Volcanoes, Villages, Markets, and More
Volcanoes, Villages, Markets, and More
After spending 6-weeks in Guatemala, we wanted to share our top 10 adventures with you. Most of them we did. Others we could not fit in, but wished we had the time.
Antigua is one of our favorite cities in the world. Surrounded by volcanoes, one of which is active, it’s a great base camp for mountain biking and hiking adventures, including hikes up the Acatenango volcano and mountain biking. Antigua also has awesome markets and restaurants. It’s a beautiful city at any time of day, but especially during the “golden hour” before sunset when it’s colorful buildings and churches glow in the beautiful light of the Guatemala highlands.
The markets of Guatemala are fascinating, regardless of whether you are visiting them to buy gifts for your family and friends, to shop for indigenous weavings or to stock up on food and supplies for your overland adventure (or in our case all of the above). Chichicastenango (“Chichi”) is a great market but it’s a pain to get to. You can find most of the same stuff in the Antigua market at a slightly higher price. Guatemala is also a great place to buy weavings. My favorites include the weavings found in Quiche (in particular the Ixil Triangle). The best place to go to find a good selection of weavings is Nim-pot in Antigua. But it’s even better to get weavings in the regions where they are made.
Several hours to the north of Chichicastenango, is a fascinating and off the beaten path indigenous region of Guatemala. It’s a great place for hikes through the Sierra de os Cuchumatanes mountains. Nebaj is the heart of the Ixil Region. We’d recommend going to Nebaj to stock up on food and supplies and to arrange tours at the El Descanso restaurant (which is also the location of an agency that runs tours). A better place to stay is Hacienda San Antonio on the outskirts of Acul which you can get to from Nebaj in a collectivo.
After an annoying steep descent to San Pedro La Laguna, we were unable to find a good place to camp in the town that was big enough for our rig (although it looks like there is a good campsite in San Marcos La Laguna). If we were to do it again, we would just head to Pana, accept it for what it is (a town filled with 20/30 something backpackers on a beautiful lake) and spend a few days cruising around the lake.
This lake is a great place to stop on your way from Tikal to the highlands. We spent our time in El Remate while most spend their time in Flores, an island in the lake which is also a great choice.

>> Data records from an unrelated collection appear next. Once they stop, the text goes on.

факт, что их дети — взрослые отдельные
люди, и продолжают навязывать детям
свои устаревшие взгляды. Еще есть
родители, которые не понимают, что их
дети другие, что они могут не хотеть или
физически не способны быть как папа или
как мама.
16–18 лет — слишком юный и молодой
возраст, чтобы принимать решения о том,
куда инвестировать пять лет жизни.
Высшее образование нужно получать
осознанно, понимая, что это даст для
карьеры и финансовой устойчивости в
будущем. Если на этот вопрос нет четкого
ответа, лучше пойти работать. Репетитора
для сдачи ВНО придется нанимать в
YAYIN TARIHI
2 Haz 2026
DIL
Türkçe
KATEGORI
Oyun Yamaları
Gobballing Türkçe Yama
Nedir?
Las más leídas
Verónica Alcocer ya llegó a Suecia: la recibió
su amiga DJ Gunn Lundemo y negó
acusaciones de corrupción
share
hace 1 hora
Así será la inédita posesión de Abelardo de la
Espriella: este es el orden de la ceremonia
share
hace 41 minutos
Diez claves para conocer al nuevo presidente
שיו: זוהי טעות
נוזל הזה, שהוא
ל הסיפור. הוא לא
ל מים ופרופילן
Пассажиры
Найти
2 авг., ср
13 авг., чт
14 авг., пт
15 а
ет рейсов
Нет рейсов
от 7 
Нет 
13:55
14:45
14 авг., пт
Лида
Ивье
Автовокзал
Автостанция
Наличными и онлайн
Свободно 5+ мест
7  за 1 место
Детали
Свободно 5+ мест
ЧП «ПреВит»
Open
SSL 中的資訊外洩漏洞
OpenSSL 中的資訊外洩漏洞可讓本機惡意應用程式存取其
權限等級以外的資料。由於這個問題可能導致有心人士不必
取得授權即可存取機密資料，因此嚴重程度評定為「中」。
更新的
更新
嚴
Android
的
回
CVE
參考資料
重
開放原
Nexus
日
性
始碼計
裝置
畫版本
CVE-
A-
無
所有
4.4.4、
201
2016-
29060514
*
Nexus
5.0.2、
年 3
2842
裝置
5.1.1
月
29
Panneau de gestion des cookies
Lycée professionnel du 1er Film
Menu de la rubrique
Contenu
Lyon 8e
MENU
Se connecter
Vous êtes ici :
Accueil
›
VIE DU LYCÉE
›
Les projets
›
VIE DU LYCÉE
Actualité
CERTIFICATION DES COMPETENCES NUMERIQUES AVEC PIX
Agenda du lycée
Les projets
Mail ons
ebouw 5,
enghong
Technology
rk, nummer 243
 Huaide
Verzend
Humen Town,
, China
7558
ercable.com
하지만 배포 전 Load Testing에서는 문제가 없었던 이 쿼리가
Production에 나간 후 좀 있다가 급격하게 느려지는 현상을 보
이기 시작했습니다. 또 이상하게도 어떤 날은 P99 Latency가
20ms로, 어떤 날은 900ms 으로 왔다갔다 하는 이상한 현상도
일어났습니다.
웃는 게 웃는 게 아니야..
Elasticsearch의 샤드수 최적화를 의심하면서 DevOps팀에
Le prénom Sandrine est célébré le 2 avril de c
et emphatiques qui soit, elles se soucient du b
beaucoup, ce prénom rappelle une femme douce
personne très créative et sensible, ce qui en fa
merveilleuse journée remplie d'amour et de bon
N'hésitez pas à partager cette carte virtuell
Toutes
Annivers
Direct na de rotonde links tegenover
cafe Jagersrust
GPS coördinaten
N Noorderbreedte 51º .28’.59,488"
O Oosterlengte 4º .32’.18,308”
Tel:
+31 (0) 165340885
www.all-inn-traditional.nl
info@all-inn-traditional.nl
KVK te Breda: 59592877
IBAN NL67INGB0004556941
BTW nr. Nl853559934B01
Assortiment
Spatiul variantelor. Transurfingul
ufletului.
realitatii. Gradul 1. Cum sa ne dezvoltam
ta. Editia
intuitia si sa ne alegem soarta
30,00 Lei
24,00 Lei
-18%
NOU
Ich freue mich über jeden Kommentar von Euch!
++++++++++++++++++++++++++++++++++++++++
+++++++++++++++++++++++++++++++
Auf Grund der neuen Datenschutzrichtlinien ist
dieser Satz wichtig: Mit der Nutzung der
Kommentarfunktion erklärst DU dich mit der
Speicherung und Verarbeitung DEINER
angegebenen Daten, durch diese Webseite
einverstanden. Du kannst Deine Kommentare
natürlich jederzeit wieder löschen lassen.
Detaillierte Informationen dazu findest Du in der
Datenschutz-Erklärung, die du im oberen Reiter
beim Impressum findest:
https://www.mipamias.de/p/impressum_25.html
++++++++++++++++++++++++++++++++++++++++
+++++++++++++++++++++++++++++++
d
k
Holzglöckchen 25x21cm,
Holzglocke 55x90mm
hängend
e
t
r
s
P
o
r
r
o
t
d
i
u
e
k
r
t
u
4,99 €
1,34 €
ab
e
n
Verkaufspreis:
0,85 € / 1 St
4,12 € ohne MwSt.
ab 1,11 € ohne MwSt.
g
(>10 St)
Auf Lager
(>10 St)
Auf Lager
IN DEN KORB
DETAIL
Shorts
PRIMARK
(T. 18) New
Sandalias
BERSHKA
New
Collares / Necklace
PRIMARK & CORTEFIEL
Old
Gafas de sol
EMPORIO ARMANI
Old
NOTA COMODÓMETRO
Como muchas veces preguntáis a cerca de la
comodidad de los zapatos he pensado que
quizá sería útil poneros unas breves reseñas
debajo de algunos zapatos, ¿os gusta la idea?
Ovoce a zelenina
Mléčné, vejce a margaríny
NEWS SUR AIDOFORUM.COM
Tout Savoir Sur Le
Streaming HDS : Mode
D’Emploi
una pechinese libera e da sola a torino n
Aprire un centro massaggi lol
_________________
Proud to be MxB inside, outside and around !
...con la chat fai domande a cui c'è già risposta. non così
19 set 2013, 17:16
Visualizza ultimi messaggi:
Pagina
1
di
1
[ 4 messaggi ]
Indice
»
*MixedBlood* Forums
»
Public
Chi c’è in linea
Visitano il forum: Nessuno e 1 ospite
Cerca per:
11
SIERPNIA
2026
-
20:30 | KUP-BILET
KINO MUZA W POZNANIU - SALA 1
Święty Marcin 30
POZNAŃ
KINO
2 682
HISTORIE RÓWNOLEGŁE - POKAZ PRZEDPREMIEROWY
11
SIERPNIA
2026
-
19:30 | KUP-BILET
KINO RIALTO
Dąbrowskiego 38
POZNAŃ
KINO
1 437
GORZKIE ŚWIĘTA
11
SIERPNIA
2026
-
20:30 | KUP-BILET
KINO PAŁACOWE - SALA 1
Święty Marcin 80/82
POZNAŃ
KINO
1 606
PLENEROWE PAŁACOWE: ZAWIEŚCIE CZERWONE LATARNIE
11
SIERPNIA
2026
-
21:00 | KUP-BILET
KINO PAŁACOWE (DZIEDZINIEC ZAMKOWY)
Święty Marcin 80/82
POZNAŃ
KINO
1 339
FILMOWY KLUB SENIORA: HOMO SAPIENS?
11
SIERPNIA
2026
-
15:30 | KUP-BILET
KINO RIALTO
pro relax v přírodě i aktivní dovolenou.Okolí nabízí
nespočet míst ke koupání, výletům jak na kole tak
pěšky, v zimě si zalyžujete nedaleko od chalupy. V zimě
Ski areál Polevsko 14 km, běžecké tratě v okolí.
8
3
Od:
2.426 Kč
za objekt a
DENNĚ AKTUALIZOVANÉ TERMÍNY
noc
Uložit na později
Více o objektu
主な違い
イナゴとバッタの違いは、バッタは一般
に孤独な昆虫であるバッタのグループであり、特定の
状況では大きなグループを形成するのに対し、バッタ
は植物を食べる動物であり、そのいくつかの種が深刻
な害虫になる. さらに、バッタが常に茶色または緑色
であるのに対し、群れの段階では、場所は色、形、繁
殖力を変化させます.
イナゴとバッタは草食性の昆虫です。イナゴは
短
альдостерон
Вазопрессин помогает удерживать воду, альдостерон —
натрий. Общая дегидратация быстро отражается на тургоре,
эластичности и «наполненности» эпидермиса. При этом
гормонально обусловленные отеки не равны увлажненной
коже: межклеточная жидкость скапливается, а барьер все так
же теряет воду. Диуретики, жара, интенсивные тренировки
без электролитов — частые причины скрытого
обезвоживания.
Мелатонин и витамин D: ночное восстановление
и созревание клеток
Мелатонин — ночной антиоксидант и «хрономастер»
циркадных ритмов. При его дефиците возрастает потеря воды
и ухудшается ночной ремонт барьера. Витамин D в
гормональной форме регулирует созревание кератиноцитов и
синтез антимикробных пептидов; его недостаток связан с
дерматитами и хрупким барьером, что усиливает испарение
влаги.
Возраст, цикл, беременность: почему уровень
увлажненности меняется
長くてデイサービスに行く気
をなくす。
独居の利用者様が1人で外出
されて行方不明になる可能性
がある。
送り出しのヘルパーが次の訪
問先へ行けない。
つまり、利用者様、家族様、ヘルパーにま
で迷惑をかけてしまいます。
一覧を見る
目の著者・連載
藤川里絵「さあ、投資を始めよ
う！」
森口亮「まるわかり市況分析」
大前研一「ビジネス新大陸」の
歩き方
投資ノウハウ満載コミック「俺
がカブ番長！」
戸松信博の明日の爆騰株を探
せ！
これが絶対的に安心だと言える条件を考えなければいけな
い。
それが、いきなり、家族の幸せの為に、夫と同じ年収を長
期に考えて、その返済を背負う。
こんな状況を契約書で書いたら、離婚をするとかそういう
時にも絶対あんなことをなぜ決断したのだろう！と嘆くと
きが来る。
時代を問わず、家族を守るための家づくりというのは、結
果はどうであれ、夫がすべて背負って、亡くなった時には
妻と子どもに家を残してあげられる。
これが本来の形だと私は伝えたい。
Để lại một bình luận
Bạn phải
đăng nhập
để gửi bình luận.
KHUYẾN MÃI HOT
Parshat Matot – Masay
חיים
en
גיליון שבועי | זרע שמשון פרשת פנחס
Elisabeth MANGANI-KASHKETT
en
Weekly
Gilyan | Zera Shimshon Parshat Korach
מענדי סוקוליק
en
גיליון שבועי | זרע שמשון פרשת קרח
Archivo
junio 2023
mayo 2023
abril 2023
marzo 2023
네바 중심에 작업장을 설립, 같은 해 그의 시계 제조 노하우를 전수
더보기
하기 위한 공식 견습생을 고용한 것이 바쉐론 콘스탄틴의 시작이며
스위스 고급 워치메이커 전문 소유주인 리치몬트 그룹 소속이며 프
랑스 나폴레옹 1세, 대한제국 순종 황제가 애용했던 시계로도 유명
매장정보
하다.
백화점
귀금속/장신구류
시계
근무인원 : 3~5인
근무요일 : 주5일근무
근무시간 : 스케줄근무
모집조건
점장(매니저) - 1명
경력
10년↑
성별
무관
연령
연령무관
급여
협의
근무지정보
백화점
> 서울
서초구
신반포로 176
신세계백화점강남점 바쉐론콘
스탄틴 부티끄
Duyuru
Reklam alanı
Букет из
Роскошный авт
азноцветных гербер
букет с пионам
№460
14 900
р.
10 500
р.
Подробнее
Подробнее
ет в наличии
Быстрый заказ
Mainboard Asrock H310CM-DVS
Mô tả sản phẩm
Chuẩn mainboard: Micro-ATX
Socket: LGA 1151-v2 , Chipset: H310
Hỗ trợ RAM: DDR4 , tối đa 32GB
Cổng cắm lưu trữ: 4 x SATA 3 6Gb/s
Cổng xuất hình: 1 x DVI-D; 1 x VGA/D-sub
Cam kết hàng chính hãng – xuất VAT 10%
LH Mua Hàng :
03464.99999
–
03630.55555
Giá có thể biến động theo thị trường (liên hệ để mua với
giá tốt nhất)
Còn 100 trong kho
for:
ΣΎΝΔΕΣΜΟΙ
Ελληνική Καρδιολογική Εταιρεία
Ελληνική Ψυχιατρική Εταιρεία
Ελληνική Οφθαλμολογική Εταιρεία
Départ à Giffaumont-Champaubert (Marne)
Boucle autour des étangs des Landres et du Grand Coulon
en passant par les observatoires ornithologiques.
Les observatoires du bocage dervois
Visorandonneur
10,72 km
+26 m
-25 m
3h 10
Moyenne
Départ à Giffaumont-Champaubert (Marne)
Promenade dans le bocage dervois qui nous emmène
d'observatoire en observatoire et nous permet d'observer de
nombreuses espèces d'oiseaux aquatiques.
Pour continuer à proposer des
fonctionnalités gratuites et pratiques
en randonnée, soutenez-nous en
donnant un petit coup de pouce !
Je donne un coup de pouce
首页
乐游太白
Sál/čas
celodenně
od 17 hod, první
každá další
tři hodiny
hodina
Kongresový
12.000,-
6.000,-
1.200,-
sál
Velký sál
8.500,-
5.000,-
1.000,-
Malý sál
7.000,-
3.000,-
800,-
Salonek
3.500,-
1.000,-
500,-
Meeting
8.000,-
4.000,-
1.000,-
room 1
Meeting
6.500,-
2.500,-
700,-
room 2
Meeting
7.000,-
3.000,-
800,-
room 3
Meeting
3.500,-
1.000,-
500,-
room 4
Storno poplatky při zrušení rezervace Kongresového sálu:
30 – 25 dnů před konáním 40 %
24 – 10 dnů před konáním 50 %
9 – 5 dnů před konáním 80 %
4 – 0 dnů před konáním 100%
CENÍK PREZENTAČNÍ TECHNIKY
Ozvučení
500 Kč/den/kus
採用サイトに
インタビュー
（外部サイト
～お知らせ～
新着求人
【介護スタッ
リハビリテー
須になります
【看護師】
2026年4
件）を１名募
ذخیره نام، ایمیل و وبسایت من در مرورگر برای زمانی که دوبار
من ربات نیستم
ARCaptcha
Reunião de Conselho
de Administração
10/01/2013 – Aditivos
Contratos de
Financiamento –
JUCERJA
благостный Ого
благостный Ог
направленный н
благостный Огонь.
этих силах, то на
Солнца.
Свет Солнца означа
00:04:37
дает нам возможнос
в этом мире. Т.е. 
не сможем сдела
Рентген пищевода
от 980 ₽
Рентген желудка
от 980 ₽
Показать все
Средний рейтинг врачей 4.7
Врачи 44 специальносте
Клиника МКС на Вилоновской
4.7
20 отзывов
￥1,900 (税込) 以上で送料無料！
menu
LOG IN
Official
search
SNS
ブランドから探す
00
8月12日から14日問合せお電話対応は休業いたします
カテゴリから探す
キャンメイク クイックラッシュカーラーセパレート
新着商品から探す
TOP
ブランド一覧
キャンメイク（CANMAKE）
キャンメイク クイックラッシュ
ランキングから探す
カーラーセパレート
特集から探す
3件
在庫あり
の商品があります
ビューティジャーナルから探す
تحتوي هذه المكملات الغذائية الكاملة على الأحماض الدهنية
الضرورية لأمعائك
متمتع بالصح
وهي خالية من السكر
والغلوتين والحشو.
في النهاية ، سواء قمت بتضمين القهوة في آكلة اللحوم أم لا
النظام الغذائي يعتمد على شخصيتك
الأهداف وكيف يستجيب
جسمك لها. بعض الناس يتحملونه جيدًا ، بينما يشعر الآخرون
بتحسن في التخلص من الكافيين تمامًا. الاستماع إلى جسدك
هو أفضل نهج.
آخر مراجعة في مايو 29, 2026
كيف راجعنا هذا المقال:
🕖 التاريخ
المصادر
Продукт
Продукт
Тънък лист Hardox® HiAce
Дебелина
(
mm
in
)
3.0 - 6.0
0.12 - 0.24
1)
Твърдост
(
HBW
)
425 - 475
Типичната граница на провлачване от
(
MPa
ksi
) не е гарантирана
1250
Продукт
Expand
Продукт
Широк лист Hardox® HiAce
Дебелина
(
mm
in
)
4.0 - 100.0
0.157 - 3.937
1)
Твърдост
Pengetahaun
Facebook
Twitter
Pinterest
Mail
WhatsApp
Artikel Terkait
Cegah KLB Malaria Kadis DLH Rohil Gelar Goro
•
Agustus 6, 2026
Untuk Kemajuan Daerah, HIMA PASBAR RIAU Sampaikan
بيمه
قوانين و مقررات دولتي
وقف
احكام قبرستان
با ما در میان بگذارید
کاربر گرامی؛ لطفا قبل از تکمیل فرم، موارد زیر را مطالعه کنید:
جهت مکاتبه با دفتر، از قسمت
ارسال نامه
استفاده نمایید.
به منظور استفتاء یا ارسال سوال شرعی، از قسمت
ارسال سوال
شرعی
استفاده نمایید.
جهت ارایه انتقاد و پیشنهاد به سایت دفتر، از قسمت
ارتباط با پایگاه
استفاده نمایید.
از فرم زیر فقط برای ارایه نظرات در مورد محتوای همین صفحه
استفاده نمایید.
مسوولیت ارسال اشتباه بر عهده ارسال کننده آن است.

Good mountain biking is hard to come by in Central America. So I was psyched to get some great rides in Guatemala. While in Acul, I rode to numerous indigenous communities on dirt roads. Unless you are willing to wander around a bit looking for the trails, I’d recommend hiring Brendan, the gringo owner of Mountain Bike Guatemala, to ride with you. In addition to day tours, Brendan also runs multi day rides from Tecpan to Lago de Atlitan.
Guatemala is a great place to hike up volcanoes. We made the easy hike up the Pacaya volcano in Antigua. When we return, we will bring a longer telephoto lens on our trip and complete the harder ascent of Acatenangoo to get early morning photos of the Active Fuego volcano (yes, that’s our excuse for not hiking up Acatenango this time and we’re sticking with it).
Guatemala is a great place to learn Spanish. It’s cheap and there are numerous places to study it, including in Antigua. We took informal lessons from a woman in the Ixil Triangle but would have preferred to take classes in Antigua if we had been able to find a good campground there.
Even if you have seen plenty of Maya ruins in Belize or Mexico (like we had), Tikal is still worth it. It’s a huge ruin in the jungle and there’s a lot to see, including wildlife. It’s also sparsely populated compared to more other more popular ruins like Palenque or the larger ruins on the Yucatan Peninsula of Mexico.